When he returned, I had edged away from a nearby tank where another giant leech had been making ‘come hither’ eyes at me. He rubbed salt onto his right arm and climbed sadly up the ladder.
“Hold the umbrella for me?” he asked, and I obliged as he unscrewed the lid. “ Now this part is very important, you need to keep the rubber duckies between the water and my body. I’m going to lower the salted arm in slowly and let them take a quick nibble. It’ll make ‘em stop trying to drink each other. Common problem with this species.” He dipped his hand into the water, and I angled the brolly carefully as instructed.
“Now, here… we… go…” The first leech swam up, its flukes propelling it forward smoothly, and brushed against his arm.
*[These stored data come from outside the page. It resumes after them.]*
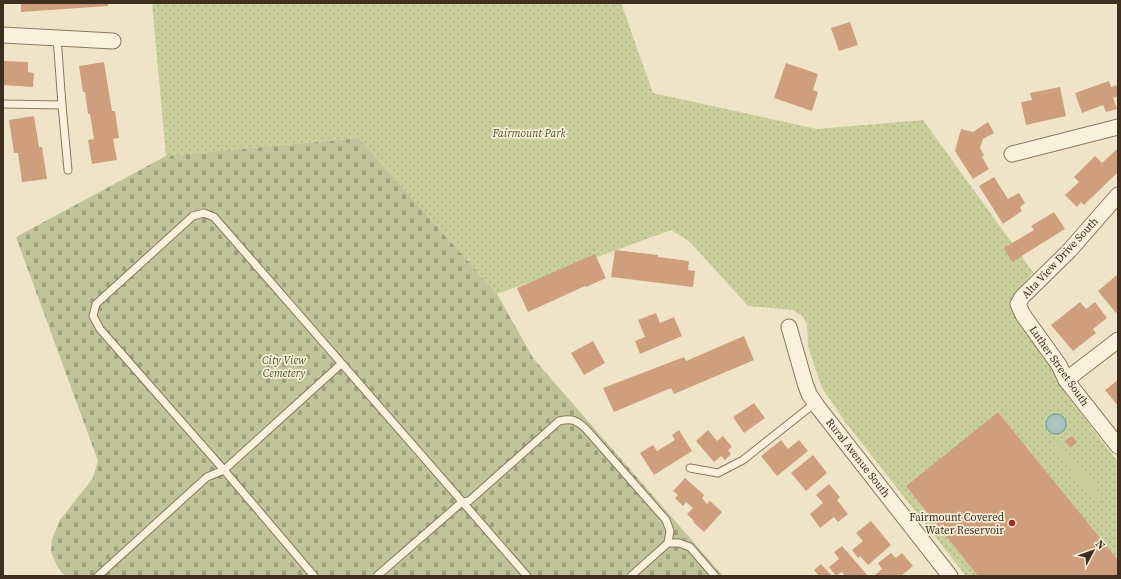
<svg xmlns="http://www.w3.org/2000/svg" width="1121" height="579" viewBox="0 0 1121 579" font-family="'Source Serif 4',serif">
  <defs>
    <pattern id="cemetery-stones" width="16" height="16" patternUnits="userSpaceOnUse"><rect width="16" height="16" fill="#bfc49a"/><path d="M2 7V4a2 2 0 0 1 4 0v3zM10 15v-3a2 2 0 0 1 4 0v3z" fill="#9ca07d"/></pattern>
    <pattern id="park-dots" width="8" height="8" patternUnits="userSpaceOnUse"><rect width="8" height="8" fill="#c9cf9b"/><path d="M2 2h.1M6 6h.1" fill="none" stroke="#aeb285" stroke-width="1.8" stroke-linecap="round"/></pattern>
  </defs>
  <rect width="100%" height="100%" fill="#f0e4c8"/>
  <!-- cemetery -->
  <path fill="url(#cemetery-stones)" d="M359 138 497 294 533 358 723 576H67L64 575 57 566 51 552 52 539 60 520 93 478 98 461 16 237 166 156Z"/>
  <!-- park -->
  <path fill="url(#park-dots)" fill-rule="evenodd" d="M152 3H621L653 93 817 129 923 120 1033 272 1009 303 1052 365 1058 383 1118 462V560L998 412 906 486 978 576H966L846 423 822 388 808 347 807 324 802 316 793 310 748 306 690 242 671 230 497 294 359 138 166 156ZM1051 415 1065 427 1064 430 1059 434 1046 420Z"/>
  <!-- pitch -->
  <path fill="#c9cf9b" d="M1059 441 1103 497 1096 503 1052 447Z"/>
  <!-- water -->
  <circle fill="#a9c4bc" stroke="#6f938a" cx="1056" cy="424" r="10"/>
  <!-- building -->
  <g fill="#cf9f7d">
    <path d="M21 3H108V6L21 12Z"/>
    <path d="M850 22 858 45 839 51 831 28Z"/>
    <path d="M3 61 28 62V72L34 73 33 87 3 85Z"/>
    <path d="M104 62 112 111H115L119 138 113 139 117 160 92 164 88 140 94 139 90 114H88L85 92H83L79 66Z"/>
    <path d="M786 63 818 74 813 90 818 92 812 111 774 98Z"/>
    <path d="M1109 81 1111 87 1118 85V96L1113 98 1117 109 1106 112 1103 105 1082 113 1075 93Z"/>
    <path d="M1060 87 1066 116 1026 125 1021 102 1032 100 1030 93Z"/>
    <path d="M34 116 39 147H42L47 179 22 182 18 153H14L9 120Z"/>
    <path d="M988 122 994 133 983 139 980 148 984 155 982 157 989 169 973 179 955 151 961 129 973 132Z"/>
    <path d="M1117 149 1118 172 1084 205 1081 202 1077 207 1065 195 1079 182 1074 177 1095 156 1102 163Z"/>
    <path d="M994 177 1008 199 1019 193 1025 203 1020 207 1022 211 1003 224 979 186Z"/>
    <path d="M1054 212 1065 229 1012 262 1004 248 1034 230 1031 226Z"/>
    <path d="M615 250 658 255V257L689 261 688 270 695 271 693 287 611 277Z"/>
    <path d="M595 254 606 278 586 287 585 286 528 312 517 288Z"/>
    <path d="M1118 274V311L1116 313 1098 291Z"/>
    <path d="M1080 302 1086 309 1095 302 1107 318 1093 329 1096 333 1073 351 1051 325Z"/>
    <path d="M656 313 660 323 674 317 682 336 640 354 635 341 645 337 638 320Z"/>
    <path d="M744 336 754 360 674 394 671 388 614 412 603 388 684 357 686 361Z"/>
    <path d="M593 341 605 363 584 375 571 353Z"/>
    <path d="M1118 380V406L1105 390Z"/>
    <path d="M754 403 765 418 744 433 733 417Z"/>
    <path d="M998 412 1118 560V576H978L906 486Z"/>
    <path d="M679 430 692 451 654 475 640 453 653 445 657 451 675 440 672 435Z"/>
    <path d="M708 430 717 441 723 436 732 447 728 450 731 454 725 460 721 456 714 462 696 441Z"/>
    <path d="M1072 436 1077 442 1070 448 1065 441Z"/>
    <path d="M781 440 788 449 799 440 808 451 777 476 761 456Z"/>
    <path d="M813 455 827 473 806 491 791 473Z"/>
    <path d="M685 478 704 495 702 498 707 504 710 501 722 512 704 532 693 522 694 521 687 514 693 508 686 502 683 506 675 498 678 495 673 491Z"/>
    <path d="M829 484 840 497 837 500 848 514 838 522 834 517 820 528 810 514 823 503 816 495Z"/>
    <path d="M871 521 891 545 868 565 860 556 858 558 852 550 863 541 856 533Z"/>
    <path d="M842 546 868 576H845L842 572 836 576 829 567 839 559 834 552Z"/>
    <path d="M891 553 896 558 902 553 913 566 901 576H876L875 575 882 569 878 563Z"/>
    <path d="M821 564 832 576H819L814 570Z"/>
  </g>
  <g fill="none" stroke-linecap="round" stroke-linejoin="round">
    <defs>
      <g id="lane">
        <path d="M3 104 62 105 57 37"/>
        <path d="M62 105 68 170"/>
        <path d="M690 468 718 473 743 460 815 403"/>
        <path d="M98 576 207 477 224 470 341 364"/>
        <path d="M314 576 224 470 100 329 93 316 96 304 193 216 204 213 214 217 527 576"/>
        <path d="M377 576 462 502 469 501 559 421C573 418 576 420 586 429L666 520 670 531 668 543"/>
        <path d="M631 576 668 543H679L690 547 715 576"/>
      </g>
      <g id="street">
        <path d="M3 35 113 41"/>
        <path d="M1012 154 1118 127"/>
        <path d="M1118 195 1069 251 1022 297 1018 304 1023 315 1059 365 1066 380 1118 446"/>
        <path d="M789 327 805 383 809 394 817 406 950 576"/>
        <path d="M1066 380 1118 340"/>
      </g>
    </defs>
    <!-- lane casing -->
    <use href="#lane" stroke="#8d765c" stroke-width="9"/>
    <!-- street casing -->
    <use href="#street" stroke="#8d765c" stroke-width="17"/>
    <!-- lane -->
    <use href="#lane" stroke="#faf1dc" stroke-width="7"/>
    <!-- street -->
    <use href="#street" stroke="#faf1dc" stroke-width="15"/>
  </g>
  <!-- markers -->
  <circle fill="#9e2a2b" stroke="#f7eed8" stroke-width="1.5" cx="1012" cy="523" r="4"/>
  <g text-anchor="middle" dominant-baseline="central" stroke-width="3.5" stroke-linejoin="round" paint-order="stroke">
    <!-- park labels -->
    <g font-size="11" font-style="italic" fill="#4d5a26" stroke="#f7eed8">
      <text x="529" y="133">Fairmount Park</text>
      <text x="284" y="360">City View<tspan x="284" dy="13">Cemetery</tspan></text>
    </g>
    <!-- street labels -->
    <g font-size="11" fill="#3d2e20" stroke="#f7eed8">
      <text transform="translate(1060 258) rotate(-47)">Alta View Drive South</text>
      <text transform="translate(1059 366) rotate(55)">Luther Street South</text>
      <text transform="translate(858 458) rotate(52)">Rural Avenue South</text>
    </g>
    <!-- poi labels -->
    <g font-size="11" fill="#3d2e20" stroke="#f7eed8" text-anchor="end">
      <text x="1004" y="517">Fairmount Covered<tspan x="1004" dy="13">Water Reservoir</tspan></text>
    </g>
  </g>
  <!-- border -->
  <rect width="1121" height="579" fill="none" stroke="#3d2e20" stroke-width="8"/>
  <!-- north arrow -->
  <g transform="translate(1093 551) rotate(49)" stroke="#f7eed8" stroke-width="3" paint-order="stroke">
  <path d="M0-3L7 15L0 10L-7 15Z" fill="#3d2e20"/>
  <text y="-6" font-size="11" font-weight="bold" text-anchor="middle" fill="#3d2e20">N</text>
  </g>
</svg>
It spun round and latched on, little pink puffs escaping into the water as Grahidin grunted in pain.
“Have I caught you at a bad moment?” I dropped the brolly and flicked round, dropping into Nothing-Funny-From-The-Rear, a guarded Dragon Fu stance. Before me stood a twig of a man in purple robes with the largest crossbow I had ever seen slung across his back. A floppy hat with a tall point completed his ensemble.
Grahidin yelped, and I glanced back around. Leeches were swarming out of the tank and climbing all over his upper body.
“The rubber duckies!” he cried. I shoved the umbrella into his outstretched hand.
“Sorry about that, Grahidin. I’m Professor Luckdire, and I’ll be performing your examination this morning. Now, have you eaten or drunk anything in the last four hours? Oh, don’t worry about him. This happens two or three times a week. It’s good practice for the healers. If you’ll follow me?”